Intelligence that Saddam Hussein did not have access to weapons of mass destruction was received by the Government ten days before Tony Blair ordered the invasion of Iraq, the inquiry into the war was told yesterday.

Inspectors in Iraq had also told the Foreign and Commonwealth Office that they believed that Saddam might not have chemical and biological weapons. But with British and US troops massed on the border, the new intelligence was dismissed.

Sir William Ehrman, the Foreign Office’s director-general of defence and intelligence at the time, told the inquiry that information was receivedjust before the invasion of Iraq on March 20, 2003. “We did at the very end, I think on March 10, get a report that chemical weapons might have remained disassembled and Saddam hadn’t yet ordered their assembly,” he said. “There was also a suggestion that Iraq might lack warheads capable of effective dispersal of agents.”

Sir William said that it had not made any difference to the case for war. “I don’t think it invalidated the point about the programmes he had,” he said. “It was more about use. From the counter-proliferation point of view it just proved [Saddam] had been lying and that he had prohibited items.”

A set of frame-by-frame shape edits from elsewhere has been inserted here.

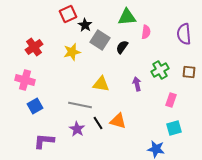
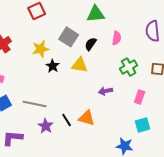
black star: (85, 25) -> (53, 66), moved
pink semicircle: (146, 32) -> (117, 38), moved
yellow triangle: (101, 84) -> (80, 65), moved
purple arrow: (137, 84) -> (106, 91), moved, turned -88
gray line: (80, 105) -> (35, 104), moved

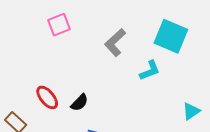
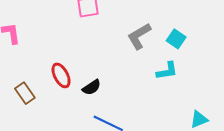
cyan square: (171, 36) -> (176, 39), moved, size x0.6

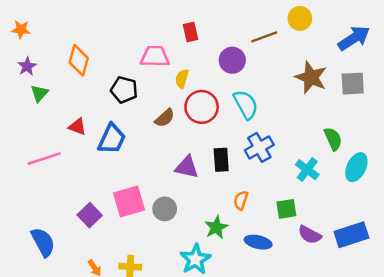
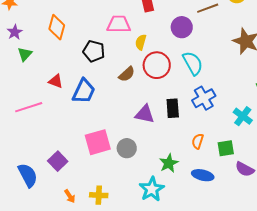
orange semicircle: (241, 200) -> (198, 141), moved
purple square: (90, 215) -> (58, 161), moved

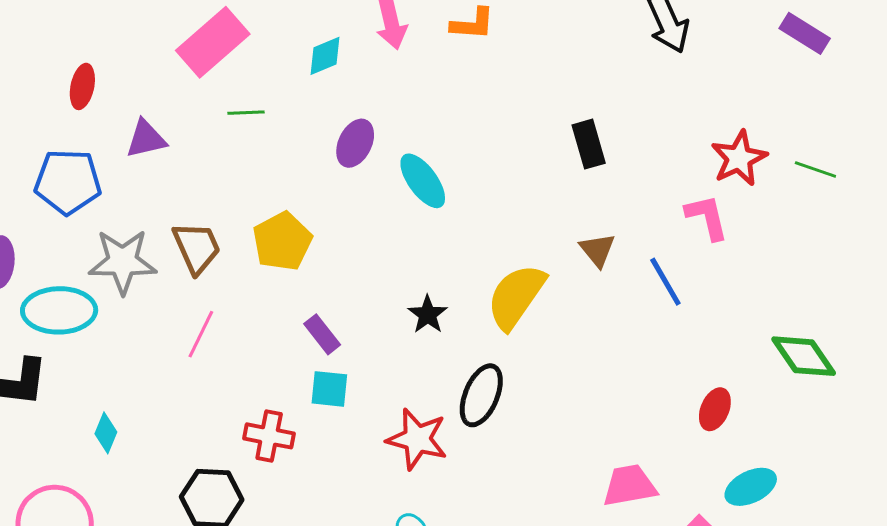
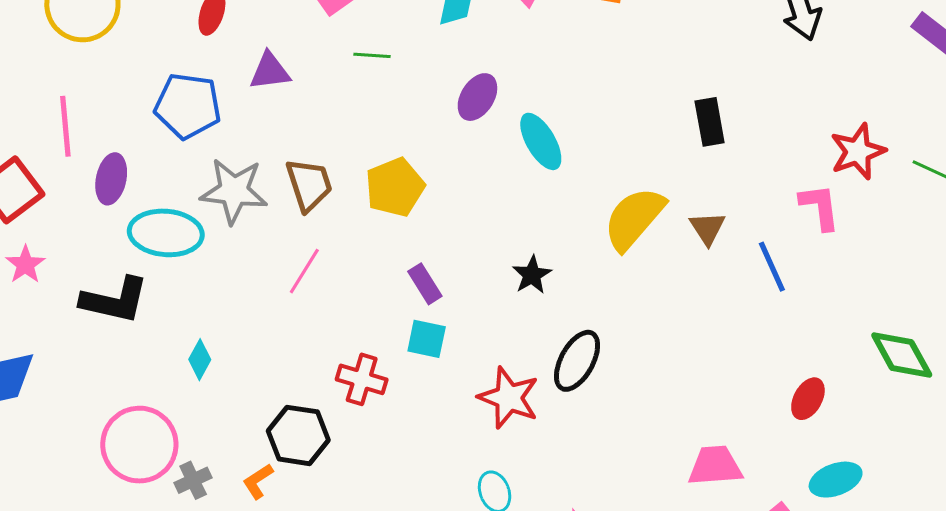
yellow semicircle: (516, 296) -> (634, 218), moved

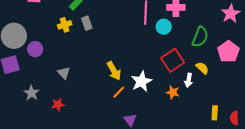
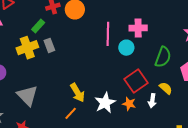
yellow cross: (65, 25) -> (27, 48), size x1.5
gray triangle: (64, 73) -> (27, 96), size x1.6
orange line: (119, 92) -> (71, 113), moved
orange star: (173, 92) -> (129, 104), moved

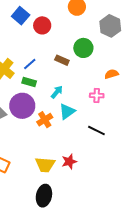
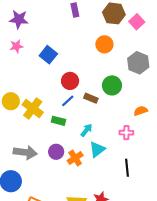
red circle: (42, 25) -> (70, 81), moved
blue line: (30, 64) -> (68, 101), moved
purple circle: (22, 106) -> (56, 152), moved, size x0.6
black line: (96, 130) -> (127, 168), turned 60

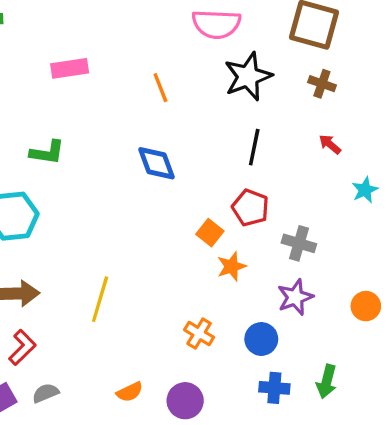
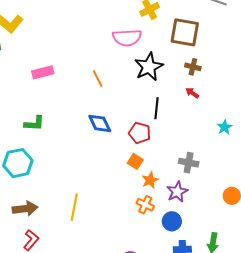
red arrow: (330, 144) -> (192, 93), moved
red pentagon: (250, 208) -> (140, 133), moved
purple star: (295, 297) -> (177, 192), moved
orange cross: (199, 334) -> (145, 205), moved

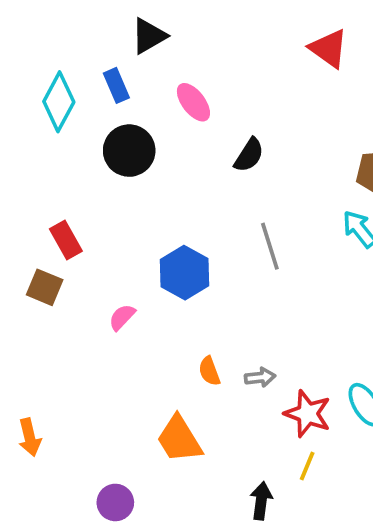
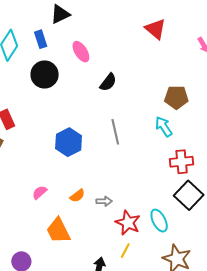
pink semicircle: (122, 317) -> (40, 192), moved
orange semicircle: (209, 371) -> (77, 196), turned -112

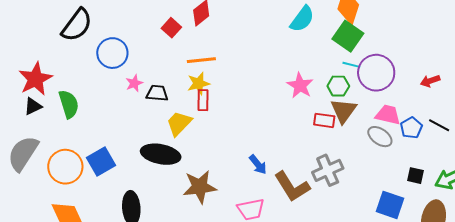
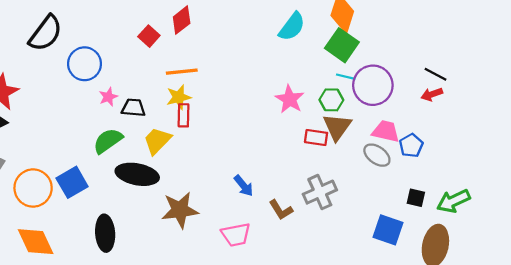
green semicircle: (69, 104) -> (108, 141), moved, turned -108
black line: (439, 125) -> (436, 74), moved
brown L-shape: (292, 187) -> (281, 210), size x0.6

Hans Blix, the chief UN weapons inspector, told the Foreign Office at the end of February 2003 that Saddam might not have weapons of mass destruction, the inquiry was told. Mr Blair continued to say there was a risk to national security from WMD without mentioning the new intelligence.

Tim Dowse, the Foreign Office’s head of counter-proliferation at the time, said that in 2001 the threat from Iraq had been placed behind those from Iran, Libya and North Korea. Iraq’s nuclear programme was believed to have been stopped by UN inspectors in the 1990. The chemical and biological weapons Iraq was thought to possess were not regarded primarily as battlefield weapons, he said.

But new intelligence suggesting that chemical and biological weapons were being produced by Iraq began to arrive in August and September 2002. “In a way it did not come as a great surprise,” Mr Dowse said. “It enabled us to firm up the assessment that had previously been carefully caveated.”

He told the inquiry that he was not surprised by the now notorious claim, in a government dossier published before the invasion, that Iraq had weapons of mass destruction that could be used within 45 minutes. He assumed that the claim referred to a battlefield weapon, not an interstate missile, but that was not spelt out.

Nick Clegg, the Liberal Democrat leader, accused Gordon Brown of trying to “suffocate” the inquiry by giving Whitehall a veto on what could be in Sir John Chilcot’s report. Mr Clegg said a protocol to Sir John governing publication included nine reasons why information could be suppressed.

Alongside national security and international relations, the document lists “legal professional privilege” and “commercially sensitive information”.